On 11-14 October, officials from five Chinese nature reserves, Land of the Leopard National Park and Primorye Territory Department of Hunting Supervision met in Vladivostok. Delegates from China's Laoyeling, Hunchun, Wangqing, Huangnihe and Dunhuang nature reserves and also the Wangqing Lanjia forest farm met with the Russian national park officials to share data from camera traps that recorded Far Eastern leopards and Amur tigers in 2013-2015. Russian specialists will analyse the data and draw conclusions on the rare cats' population in both countries.


"We had been looking forward to this meeting for a long time," said Yelena Shevtsova, Land of the Leopard's deputy director for research. "We did not only identify tigers and leopards in the photos but also prepared profiles and assigned general numbers to each animal. By using a common database, we will be able to keep track of the situation. Wild animals have no nationality, and nature has no state borders. Our countries are home to the world's only population of the rarest big cat, the Far Eastern leopard, and also the population of the Amur tiger. Only bilateral cooperation can help us achieve the desired result. We cannot act separately. Today we made a major step in the two countries' work. I am convinced that once the data has been analysed, we will get some good news about our beautiful cats."


Shevtsova's Chinese colleague Fan Jinfu, director of the Hunchun Nature Reserve, said the meeting was of tremendous importance.


"Our delegation has arrived to discuss joint efforts with Land of the Leopard in conserving tigers and leopards and their habitat to be able to understand better the changes in the wild predators' population and adjust our work accordingly and more accurately," he said. "We had in-depth discussion of the working issues with our Russian colleagues. We have taken a new step in our important work. We could see that the number of tigers and leopards in Russia and China is growing."


Chinese experts said they had achieved progress in tracking changes in wild predators' population and stepped up anti-poaching measures. As a result, security had been tightened in the areas inhabited by the Far Eastern leopards and Amur tigers.


During their visit to Primorye, the Chinese delegation met with the head of Primorye Territory Department of Hunting Supervision to discuss conserving the prey base of the leopard and tiger in the border areas and also continued monitoring of hoofed mammals' populations.

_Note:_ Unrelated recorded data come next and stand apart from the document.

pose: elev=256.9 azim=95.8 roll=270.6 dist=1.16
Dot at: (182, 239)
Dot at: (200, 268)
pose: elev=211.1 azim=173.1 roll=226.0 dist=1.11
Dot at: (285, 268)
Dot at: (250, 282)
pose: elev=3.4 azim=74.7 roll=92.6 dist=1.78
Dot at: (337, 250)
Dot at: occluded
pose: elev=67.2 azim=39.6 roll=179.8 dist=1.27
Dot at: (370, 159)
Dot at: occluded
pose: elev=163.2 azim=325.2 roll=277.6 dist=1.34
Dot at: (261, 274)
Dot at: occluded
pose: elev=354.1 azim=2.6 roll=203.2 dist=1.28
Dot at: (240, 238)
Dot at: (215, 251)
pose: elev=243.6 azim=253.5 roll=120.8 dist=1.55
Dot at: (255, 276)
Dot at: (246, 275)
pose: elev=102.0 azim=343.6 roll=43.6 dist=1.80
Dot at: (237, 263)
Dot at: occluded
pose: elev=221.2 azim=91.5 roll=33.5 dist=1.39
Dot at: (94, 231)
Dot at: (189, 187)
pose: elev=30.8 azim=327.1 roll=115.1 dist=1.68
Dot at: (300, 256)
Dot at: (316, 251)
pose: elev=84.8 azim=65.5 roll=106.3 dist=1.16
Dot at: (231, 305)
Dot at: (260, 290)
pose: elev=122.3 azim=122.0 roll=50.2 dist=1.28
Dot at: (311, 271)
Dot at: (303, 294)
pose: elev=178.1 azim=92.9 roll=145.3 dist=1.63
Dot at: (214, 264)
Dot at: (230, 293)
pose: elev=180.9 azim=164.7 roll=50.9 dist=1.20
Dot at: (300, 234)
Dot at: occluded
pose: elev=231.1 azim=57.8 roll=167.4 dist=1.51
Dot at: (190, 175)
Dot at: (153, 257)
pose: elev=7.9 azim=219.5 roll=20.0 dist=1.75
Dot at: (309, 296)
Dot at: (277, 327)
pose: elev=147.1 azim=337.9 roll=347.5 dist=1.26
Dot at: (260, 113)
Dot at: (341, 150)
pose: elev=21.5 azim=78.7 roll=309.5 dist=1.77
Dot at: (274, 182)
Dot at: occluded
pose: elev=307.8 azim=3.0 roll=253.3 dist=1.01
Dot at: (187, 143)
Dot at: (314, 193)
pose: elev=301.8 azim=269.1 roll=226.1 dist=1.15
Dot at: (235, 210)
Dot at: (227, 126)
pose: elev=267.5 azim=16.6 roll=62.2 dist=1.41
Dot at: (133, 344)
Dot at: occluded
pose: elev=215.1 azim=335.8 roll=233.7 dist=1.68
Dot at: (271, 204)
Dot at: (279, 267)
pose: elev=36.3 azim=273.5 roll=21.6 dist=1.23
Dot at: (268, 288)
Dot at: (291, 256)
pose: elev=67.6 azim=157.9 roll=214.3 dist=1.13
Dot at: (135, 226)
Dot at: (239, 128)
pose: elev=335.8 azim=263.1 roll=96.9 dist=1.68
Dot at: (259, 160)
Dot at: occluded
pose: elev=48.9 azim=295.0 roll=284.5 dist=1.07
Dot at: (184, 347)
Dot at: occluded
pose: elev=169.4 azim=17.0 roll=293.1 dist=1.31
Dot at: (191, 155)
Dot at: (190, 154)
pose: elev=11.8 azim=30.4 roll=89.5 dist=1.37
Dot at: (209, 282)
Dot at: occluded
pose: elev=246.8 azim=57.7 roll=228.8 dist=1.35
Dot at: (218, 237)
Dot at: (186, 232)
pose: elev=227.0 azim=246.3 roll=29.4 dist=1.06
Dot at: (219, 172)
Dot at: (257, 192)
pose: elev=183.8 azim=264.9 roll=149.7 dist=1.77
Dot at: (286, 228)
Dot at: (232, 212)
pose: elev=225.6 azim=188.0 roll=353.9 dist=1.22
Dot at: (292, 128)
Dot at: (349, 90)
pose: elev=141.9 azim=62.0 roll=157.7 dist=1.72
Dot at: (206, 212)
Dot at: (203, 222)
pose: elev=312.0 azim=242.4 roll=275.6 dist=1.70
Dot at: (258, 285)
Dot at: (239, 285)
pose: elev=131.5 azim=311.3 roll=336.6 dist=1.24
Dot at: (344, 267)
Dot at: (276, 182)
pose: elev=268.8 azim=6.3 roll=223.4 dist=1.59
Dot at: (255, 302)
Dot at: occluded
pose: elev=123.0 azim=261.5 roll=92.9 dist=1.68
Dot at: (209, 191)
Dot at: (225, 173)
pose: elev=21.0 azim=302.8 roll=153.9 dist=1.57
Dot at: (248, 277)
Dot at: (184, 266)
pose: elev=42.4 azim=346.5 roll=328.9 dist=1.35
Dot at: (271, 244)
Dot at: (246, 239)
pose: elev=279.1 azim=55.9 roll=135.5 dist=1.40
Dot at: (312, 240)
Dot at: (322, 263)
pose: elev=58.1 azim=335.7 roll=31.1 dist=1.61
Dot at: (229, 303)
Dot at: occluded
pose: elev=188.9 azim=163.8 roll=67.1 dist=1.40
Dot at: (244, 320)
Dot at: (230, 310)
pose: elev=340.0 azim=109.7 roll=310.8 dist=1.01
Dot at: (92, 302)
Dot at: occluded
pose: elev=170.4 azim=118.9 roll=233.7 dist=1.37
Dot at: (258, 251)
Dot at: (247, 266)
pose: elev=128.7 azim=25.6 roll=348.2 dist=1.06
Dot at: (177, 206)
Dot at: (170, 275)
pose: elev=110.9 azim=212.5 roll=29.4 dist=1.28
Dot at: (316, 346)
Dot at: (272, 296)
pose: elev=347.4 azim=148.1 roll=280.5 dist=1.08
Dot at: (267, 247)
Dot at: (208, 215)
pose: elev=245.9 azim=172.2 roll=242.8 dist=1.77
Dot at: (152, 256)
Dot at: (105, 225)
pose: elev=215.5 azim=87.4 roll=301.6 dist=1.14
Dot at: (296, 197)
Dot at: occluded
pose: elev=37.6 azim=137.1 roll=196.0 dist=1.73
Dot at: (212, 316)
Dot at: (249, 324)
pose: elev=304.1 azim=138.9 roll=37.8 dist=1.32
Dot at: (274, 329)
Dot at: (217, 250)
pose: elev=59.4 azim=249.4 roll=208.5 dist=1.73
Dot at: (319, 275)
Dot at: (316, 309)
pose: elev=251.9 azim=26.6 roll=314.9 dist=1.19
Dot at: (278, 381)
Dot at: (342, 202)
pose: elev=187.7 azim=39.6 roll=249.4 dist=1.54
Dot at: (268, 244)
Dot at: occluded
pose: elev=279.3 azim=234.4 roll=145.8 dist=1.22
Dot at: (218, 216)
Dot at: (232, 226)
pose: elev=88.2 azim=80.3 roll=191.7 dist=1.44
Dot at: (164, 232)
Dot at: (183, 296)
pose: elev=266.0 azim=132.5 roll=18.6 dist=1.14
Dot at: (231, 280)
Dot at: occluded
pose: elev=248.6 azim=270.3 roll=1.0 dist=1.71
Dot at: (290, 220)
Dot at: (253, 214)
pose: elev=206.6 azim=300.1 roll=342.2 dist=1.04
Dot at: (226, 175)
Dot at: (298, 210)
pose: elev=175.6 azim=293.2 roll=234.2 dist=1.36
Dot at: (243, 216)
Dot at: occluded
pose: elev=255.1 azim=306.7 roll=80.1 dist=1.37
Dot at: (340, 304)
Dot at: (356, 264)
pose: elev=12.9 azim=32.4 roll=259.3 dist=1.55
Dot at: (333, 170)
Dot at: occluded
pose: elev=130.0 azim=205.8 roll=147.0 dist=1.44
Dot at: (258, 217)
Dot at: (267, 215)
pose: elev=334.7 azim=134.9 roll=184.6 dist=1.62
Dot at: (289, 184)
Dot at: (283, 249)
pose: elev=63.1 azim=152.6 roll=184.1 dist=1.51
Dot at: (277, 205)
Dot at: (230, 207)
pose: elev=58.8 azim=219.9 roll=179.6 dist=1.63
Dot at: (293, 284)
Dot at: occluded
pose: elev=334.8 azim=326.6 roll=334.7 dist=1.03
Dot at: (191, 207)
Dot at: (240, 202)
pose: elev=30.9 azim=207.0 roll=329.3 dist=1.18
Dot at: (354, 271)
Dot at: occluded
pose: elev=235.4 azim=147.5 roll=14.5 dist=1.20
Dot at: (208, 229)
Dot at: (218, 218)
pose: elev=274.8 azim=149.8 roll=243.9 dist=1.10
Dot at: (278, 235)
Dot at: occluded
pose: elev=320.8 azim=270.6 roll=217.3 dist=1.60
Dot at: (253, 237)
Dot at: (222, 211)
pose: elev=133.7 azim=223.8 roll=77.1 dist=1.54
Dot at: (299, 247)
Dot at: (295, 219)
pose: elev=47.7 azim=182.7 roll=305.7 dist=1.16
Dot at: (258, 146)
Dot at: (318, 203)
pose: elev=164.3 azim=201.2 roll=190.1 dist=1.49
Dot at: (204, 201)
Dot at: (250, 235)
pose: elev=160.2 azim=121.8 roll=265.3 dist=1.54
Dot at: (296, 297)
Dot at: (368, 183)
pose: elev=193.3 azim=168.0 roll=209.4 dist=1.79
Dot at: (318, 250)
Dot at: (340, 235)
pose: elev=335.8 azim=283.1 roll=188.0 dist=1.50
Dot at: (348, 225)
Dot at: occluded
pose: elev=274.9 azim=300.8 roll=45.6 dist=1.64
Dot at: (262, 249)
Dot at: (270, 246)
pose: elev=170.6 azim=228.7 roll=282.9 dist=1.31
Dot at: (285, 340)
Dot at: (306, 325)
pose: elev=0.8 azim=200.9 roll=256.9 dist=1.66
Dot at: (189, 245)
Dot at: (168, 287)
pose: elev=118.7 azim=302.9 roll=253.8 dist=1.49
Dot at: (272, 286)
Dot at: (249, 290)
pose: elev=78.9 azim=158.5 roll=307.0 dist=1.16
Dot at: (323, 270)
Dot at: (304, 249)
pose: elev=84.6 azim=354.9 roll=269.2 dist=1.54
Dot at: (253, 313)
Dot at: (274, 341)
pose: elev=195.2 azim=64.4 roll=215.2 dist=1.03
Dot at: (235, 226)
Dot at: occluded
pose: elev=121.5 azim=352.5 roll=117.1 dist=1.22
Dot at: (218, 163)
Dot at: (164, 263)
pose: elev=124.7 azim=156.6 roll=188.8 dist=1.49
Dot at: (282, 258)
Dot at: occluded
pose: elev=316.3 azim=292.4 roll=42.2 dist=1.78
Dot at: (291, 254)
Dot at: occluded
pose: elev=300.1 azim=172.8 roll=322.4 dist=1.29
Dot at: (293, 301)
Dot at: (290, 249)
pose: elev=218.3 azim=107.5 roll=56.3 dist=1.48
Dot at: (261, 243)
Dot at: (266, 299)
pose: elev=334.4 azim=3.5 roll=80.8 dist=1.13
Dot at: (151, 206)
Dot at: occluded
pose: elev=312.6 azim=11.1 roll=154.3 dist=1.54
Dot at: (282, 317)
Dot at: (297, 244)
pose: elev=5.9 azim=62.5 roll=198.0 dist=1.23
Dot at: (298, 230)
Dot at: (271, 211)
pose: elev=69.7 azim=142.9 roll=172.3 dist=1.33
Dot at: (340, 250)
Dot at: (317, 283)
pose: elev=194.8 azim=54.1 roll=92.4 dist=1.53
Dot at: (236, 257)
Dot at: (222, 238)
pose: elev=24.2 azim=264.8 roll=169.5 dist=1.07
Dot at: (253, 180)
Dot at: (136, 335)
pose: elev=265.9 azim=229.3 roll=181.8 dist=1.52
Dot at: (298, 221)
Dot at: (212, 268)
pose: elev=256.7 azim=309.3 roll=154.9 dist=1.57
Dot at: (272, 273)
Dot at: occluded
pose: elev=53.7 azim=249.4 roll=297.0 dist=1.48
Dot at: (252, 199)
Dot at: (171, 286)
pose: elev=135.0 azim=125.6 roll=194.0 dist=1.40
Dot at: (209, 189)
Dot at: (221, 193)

Previously, Land of the Leopard monitored the numbers of Far Eastern and Amur tiger population together with the Chinese side, but this time the data exchange took place directly between experts of the Russian and Chinese state specially protected areas. In February 2016, the Chinese government funded a project to establish a new specially protected area that would spread across the already existing nature reserves and conserve the wild cats' habitat in the Jilin and Heilongjiang provinces bordering on Land of the Leopard. The project of a national park is expected to cover an area of 1,500,000 hectares.